Years Ago


Today is Saturday, March 31, the 91st day of 2012. There are 275 days left in the year.

ASSOCIATED PRESS

On this date in:

1889: French engineer Gustave Eiffel unfurls the French tricolor from atop the Eiffel Tower, officially marking its completion.

1931: Notre Dame college football coach Knute Rockne, 43, is killed in the crash of a TWA plane in Bazaar, Kan.

1932: Ford Motor Co. publicly unveils its powerful flathead V8 engine; while not the first eight-cylinder engine, it is the first to be affordable to the general public, and proved very popular.

1933: President Franklin D. Roosevelt signs the Emergency Conservation Work Act, which created the Civilian Conservation Corps.

1943: The Rodgers and Hammerstein musical “Oklahoma!” opens on Broadway.

1953: Stanley Kubrick’s first feature film, a war drama titled “Fear and Desire,” premieres in New York.

1968: President Lyndon B. Johnson stuns the country by announcing at the conclusion of a broadcast address on Vietnam that he would not seek re-election.

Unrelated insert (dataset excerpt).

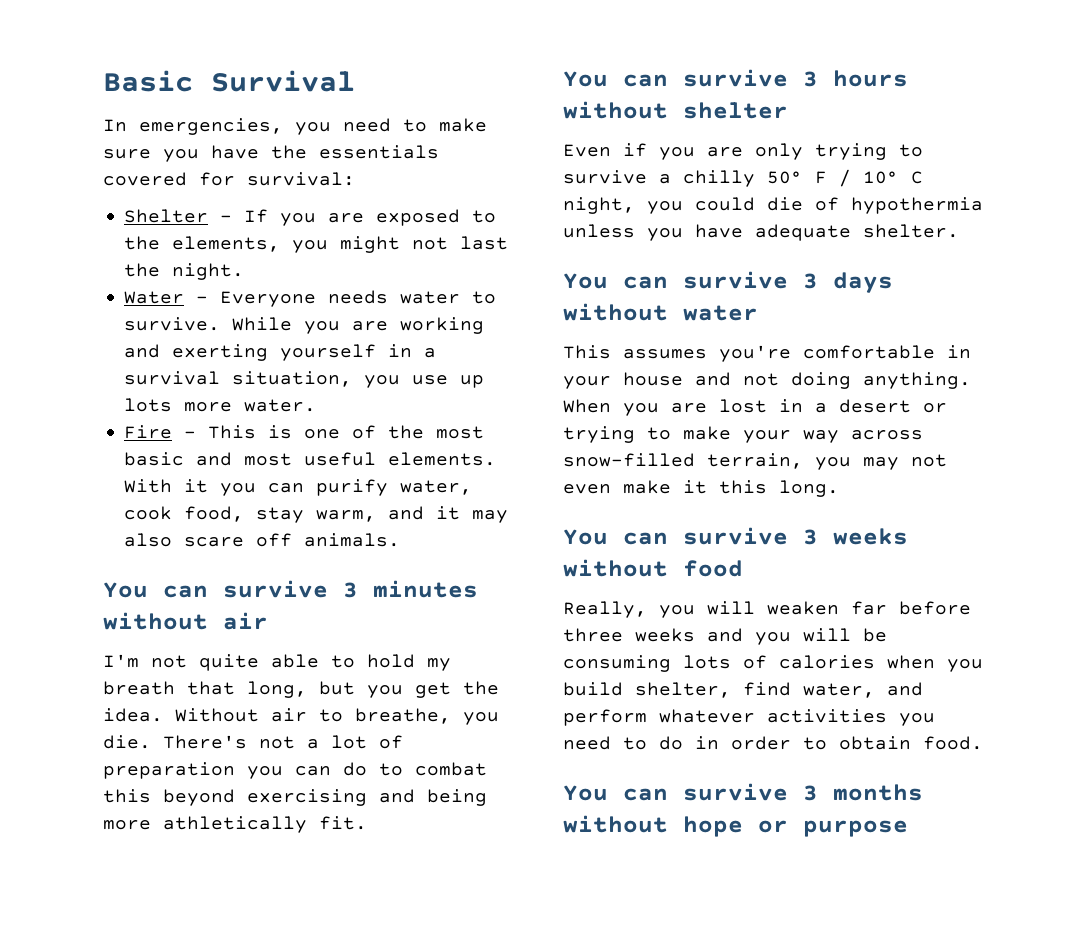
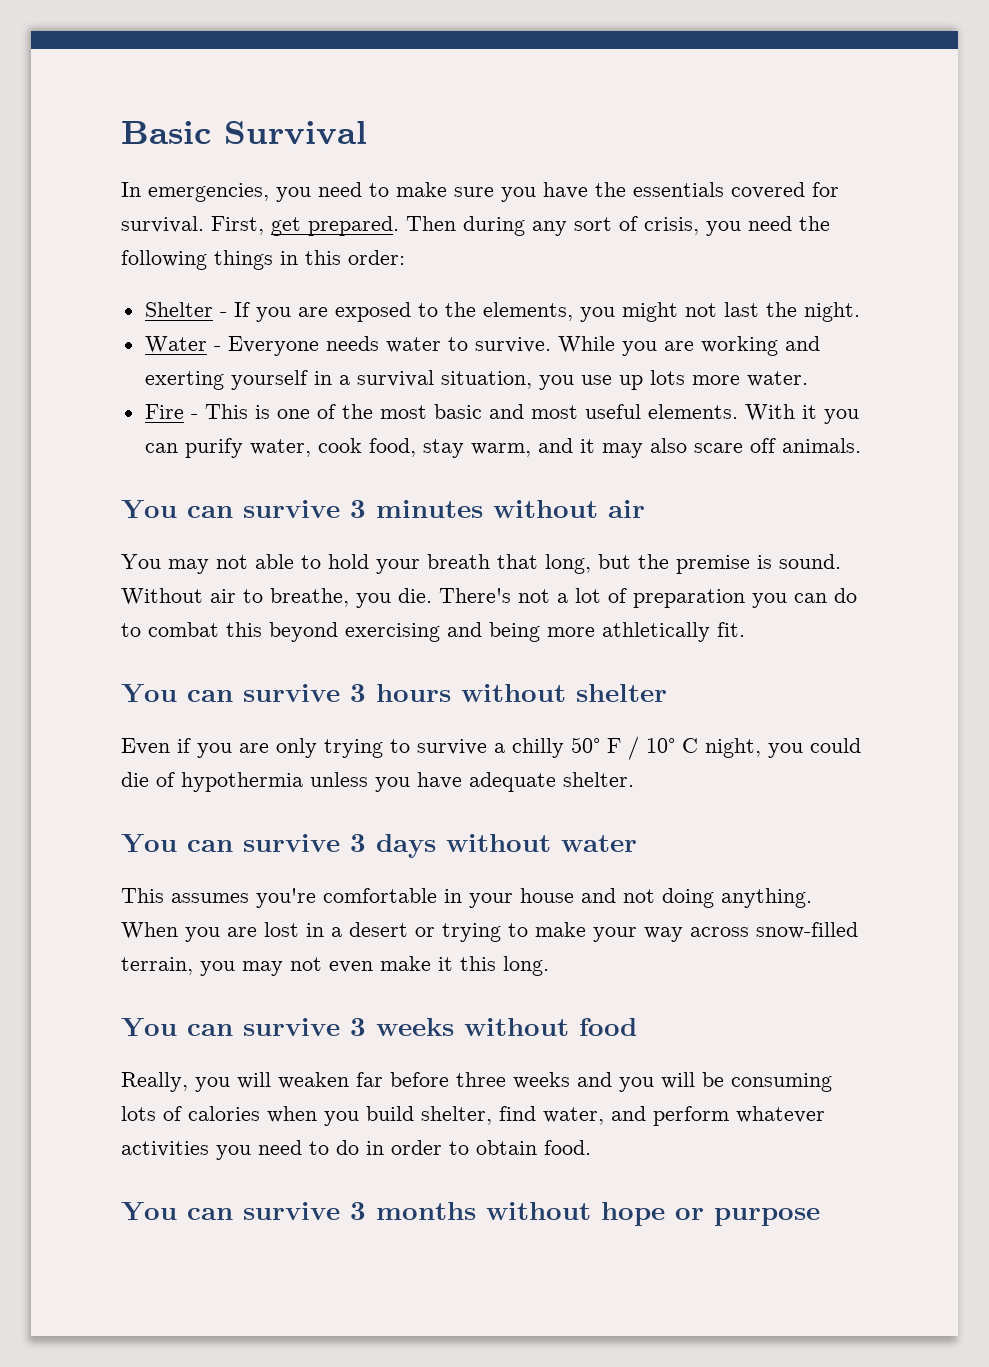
[247,172,355,186] survival: -> [121,216,830,236] [121,250,405,270] survival. First, get prepared. Then during any sort of crisis, you need the following things in this order:
[103,654,259,671] I'm not quite -> [121,554,248,574] You may not
[427,658,451,671] my -> [376,559,420,574] your
[367,681,499,698] [103,708,163,722] you get the idea. -> [638,554,841,574] the premise is sound.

1976: The New Jersey Supreme Court rules that Karen Ann Quinlan, who is in a persistent vegetative state, could be disconnected from her respirator. (Quinlan, who remained unconscious, died in 1985.)

1986: One hundred and sixty-seven people die when a Mexicana Airlines Boeing 727 crashes in a remote mountainous region of Mexico.

1995: Mexican-American singer Selena Quintanilla-Perez, 23, is shot to death in Corpus Christi, Texas, by the founder of her fan club, Yolanda Saldivar, who was convicted of murder and sentenced to life in prison.

2005: Terri Schiavo, 41, dies at a hospice in Pinellas Park, Fla., 13 days after her feeding tube was removed in a wrenching right-to-die dispute.

VINDICATOR FILES

1987: Mahoning County Common Pleas Judge William G. Houser orders Austintown Township trustees to rezone land at Rt. 46 and Interstate 80 from agricultural to business to allow construction of a planned truck stop.

U.S. Rep. Tom Ridge of Erie, Pa., R-21st, tells area officials meeting in Hermitage to brace themselves for cuts in federal programs that will be pursued by the Reagan administration.

Early retirements and increased orders allow Copperweld Steel Co. to recall 175 laid off employees in Warren.

1972: U.S. Steel Corp.’s Ohio Works, idle for six months, relights its 10th open hearth, reaching its peak of capacity.

The Youngstown Board of Education approves a $34 million budget for a district that is educating some 25,000 children.

Coming to the Packard Music Hall, an all-pro boxing show. Feature bout: Warren’s Earnie Shaver vs. Charlie Polite of Springfield, Mass.

1962: Two gunmen, masked and efficient, enter Allen’s Drugstore on Gypsy Lane shortly before closing and escape with $3,000 in cash and negotiable money orders.

Cal Minyard, proprietor of Big Jim’s Barbeque in Campbell, is arrested following a raid in which gambling slips and 600 cartons of stolen cigarettes are confiscated.

Last-minute crowds jam auto license outlets for 1962 license plates. The Youngstown Auto Club opened its doors early and had 27 clerks on duty to handle the rush.

1937: Mrs. Dick McKibben and her 8-year-old daughter, Martha, are missing following a $500,000 explosion and fire that destroyed the four-story St. Cloud building in the heart of New Castle’s business section. The McKibbens lived on the fourth floor of the building.

Youngstown Police Chief Carl L. Olson warns that his men will arrest drivers who do not replace their 1936 license plates with 1937 plates by the April 1 deadline.